Preferably, the application of the compound to the fabric according to step A) is realized by means of a domestic appliance. Examples of such domestic appliances are a washing machine, an iron provided with a compound spraying reservoir, and other spraying devices for a compound according to the invention. In a more preferred embodiment, an iron is provided with two separate spraying reservoirs. A first reservoir can be filled with an aqueous solution of the salt composition and a second reservoir can be filled with a dispersion of the fusible elastomer. Separation of both ingredients of the compound according to the invention prevents flocculation of compound in advance. Thus, the two ingredients will contact each other after the spraying of both ingredients on said fabric. According to this embodiment, ionomers will therefore only be formed on the fabric.

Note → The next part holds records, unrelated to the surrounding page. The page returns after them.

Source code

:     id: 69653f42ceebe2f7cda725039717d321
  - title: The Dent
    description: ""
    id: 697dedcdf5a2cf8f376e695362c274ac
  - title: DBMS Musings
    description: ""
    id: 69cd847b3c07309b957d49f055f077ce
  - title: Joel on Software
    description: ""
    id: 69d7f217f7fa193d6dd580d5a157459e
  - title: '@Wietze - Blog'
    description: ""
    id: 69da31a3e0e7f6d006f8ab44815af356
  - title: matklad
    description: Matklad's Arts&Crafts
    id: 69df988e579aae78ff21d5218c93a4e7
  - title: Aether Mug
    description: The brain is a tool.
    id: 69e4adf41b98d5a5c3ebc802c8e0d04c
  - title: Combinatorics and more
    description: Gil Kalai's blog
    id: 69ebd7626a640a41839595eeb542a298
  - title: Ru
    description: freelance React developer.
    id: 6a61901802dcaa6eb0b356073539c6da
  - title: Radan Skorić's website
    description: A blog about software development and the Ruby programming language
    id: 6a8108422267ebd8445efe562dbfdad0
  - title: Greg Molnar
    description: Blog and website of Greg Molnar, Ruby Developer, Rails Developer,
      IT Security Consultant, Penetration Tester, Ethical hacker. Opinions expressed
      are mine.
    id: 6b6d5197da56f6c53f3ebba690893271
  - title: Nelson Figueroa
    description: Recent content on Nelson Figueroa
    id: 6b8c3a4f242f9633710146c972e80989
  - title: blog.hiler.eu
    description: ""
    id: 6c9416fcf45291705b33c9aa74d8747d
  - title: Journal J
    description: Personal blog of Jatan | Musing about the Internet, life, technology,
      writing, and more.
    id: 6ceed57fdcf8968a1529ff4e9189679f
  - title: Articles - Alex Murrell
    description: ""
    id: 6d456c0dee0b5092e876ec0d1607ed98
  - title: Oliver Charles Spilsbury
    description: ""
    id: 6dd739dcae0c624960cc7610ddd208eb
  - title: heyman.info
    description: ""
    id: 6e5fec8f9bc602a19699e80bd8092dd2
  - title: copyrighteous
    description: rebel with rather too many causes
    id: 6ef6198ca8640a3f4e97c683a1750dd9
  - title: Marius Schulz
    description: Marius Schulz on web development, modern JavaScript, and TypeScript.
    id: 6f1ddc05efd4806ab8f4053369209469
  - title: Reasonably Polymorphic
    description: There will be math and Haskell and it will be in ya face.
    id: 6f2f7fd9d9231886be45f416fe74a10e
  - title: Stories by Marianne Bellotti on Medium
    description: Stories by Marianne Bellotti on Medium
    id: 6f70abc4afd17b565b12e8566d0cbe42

In a preferred embodiment of the invention, the removal of the wrinkles in the fabric according to step B) is realized by means of an iron at an increased temperature compared with an environmental temperature. In this way step C) will commonly be applied during application of step B). Thus, the increased temperature will lead both to an accelerated evaporation of applied liquid and to a softening of the fusible elastomer. Cooling down of the fabric results commonly in an elastic protective layer formed around the stretched yarns of the fabric, wherein the layers are bound to each other by elastic bridges. Deformation of the fabric after applying the method according to the invention will temporarily lengthen said elastic bridges, which will attempt to bring the yarns to their original stretched, non-wrinkled state during a certain time.

In a final preferred embodiment, the application of the compound on the fabric according to step A) is realized in that the salt composition and the wrinkle reducing agent are applied sequentially. Sequentially adding the ingredients of the compound to said fabric may be realized, for example, by the aforementioned iron provided with two separated reservoirs. It is also possible to add one of the ingredients, e.g. the salt composition, to the fabric during a washing cycle. The fusible elastomer can be sprayed on the fabric provided with said salt afterwards. This is to prevent flocculation (crosslinking) of the ingredients before they are applied to the fabric.

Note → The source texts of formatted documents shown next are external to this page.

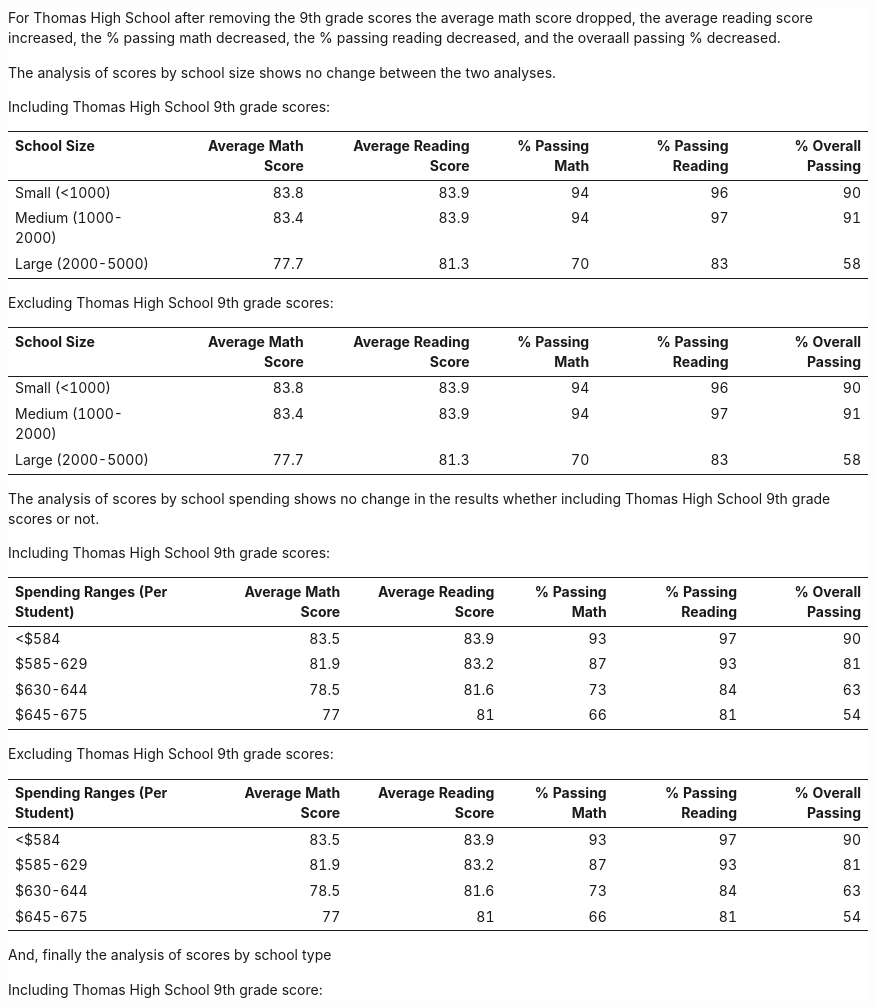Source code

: For Thomas High School after removing the 9th grade scores the average math score dropped, the average reading score increased, the % passing math decreased, the % passing reading decreased, and the overaall passing % decreased.  

The analysis of scores by school size shows no change between the two analyses. 

Including Thomas High School 9th grade scores:

| School Size        |   Average Math Score |   Average Reading Score |   % Passing Math |   % Passing Reading |   % Overall Passing |
|:-------------------|---------------------:|------------------------:|-----------------:|--------------------:|--------------------:|
| Small (<1000)      |                 83.8 |                    83.9 |               94 |                  96 |                  90 |
| Medium (1000-2000) |                 83.4 |                    83.9 |               94 |                  97 |                  91 |
| Large (2000-5000)  |                 77.7 |                    81.3 |               70 |                  83 |                  58 |

Excluding Thomas High School 9th grade scores:

| School Size        |   Average Math Score |   Average Reading Score |   % Passing Math |   % Passing Reading |   % Overall Passing |
|:-------------------|---------------------:|------------------------:|-----------------:|--------------------:|--------------------:|
| Small (<1000)      |                 83.8 |                    83.9 |               94 |                  96 |                  90 |
| Medium (1000-2000) |                 83.4 |                    83.9 |               94 |                  97 |                  91 |
| Large (2000-5000)  |                 77.7 |                    81.3 |               70 |                  83 |                  58 |

The analysis of scores by school spending shows no change in the results whether including Thomas High School 9th grade scores or not.  

Including Thomas High School 9th grade scores:

| Spending Ranges (Per Student)   |   Average Math Score |   Average Reading Score |   % Passing Math |   % Passing Reading |   % Overall Passing |
|:--------------------------------|---------------------:|------------------------:|-----------------:|--------------------:|--------------------:|
| <$584                           |                 83.5 |                    83.9 |               93 |                  97 |                  90 |
| $585-629                        |                 81.9 |                    83.2 |               87 |                  93 |                  81 |
| $630-644                        |                 78.5 |                    81.6 |               73 |                  84 |                  63 |
| $645-675                        |                 77   |                    81   |               66 |                  81 |                  54 |


Excluding Thomas High School 9th grade scores:

| Spending Ranges (Per Student)   |   Average Math Score |   Average Reading Score |   % Passing Math |   % Passing Reading |   % Overall Passing |
|:--------------------------------|---------------------:|------------------------:|-----------------:|--------------------:|--------------------:|
| <$584                           |                 83.5 |                    83.9 |               93 |                  97 |                  90 |
| $585-629                        |                 81.9 |                    83.2 |               87 |                  93 |                  81 |
| $630-644                        |                 78.5 |                    81.6 |               73 |                  84 |                  63 |
| $645-675                        |                 77   |                    81   |               66 |                  81 |                  54 |

And, finally the analysis of scores by school type 

Including Thomas High School 9th grade score:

The invention may be further illustrated by way of the following non-restrictive example.

A 12.5% (by weight) solution of latex of poly(butyl acrylate-co-acrylic acid) 90:10 in water was prepared (Composition A) by dilution to the required level. A 2% solution of zinc acetate dihydrate (Aldrich) was prepared in water (composition B). Composition B was then sprayed onto a piece of fabric (cotton type 407) such that the total pick-up based on fabric weight was 15%. This led to an additive pick-up of 0.3% based on dry fabric weight. After being dried in air, the fabric was sprayed with Composition A such that the total pick-up based on fabric weight was 40%. Hence the amount of polymer based on fabric weight was 5%. The ratio of zinc ions to the acrylic acid groups was 1:5 (molar equivalents). The fabric was then ironed to dryness with an iron set to a temperature suitable for cotton. After conditioning of the fabric for 24 hours, the WRA was measured according to the standard AATCC method 66-1998 for cut-out pieces of the specified size (40 mm x 15 mm), in both the warp and weft directions. The average WRA value obtained from fabrics treated as above was compared with WRA measurements carried out on fabrics ironed without the application of any additives (reference value) as well as fabrics ironed after the application of 5% based on fabric weight of only poly(butyl acrylate-co-acrylic acid) 90:10.
The WRA reference for said fabric is 140°. The resulting WRA for the used poly(butyl acrylate-co-acrylic acid) latex according to composition A was 197°. However, the resulting WRA of the used poly(butyl acrylate-co-acrylic acid) latex in combination with said zinc ions according to composition B was 204°.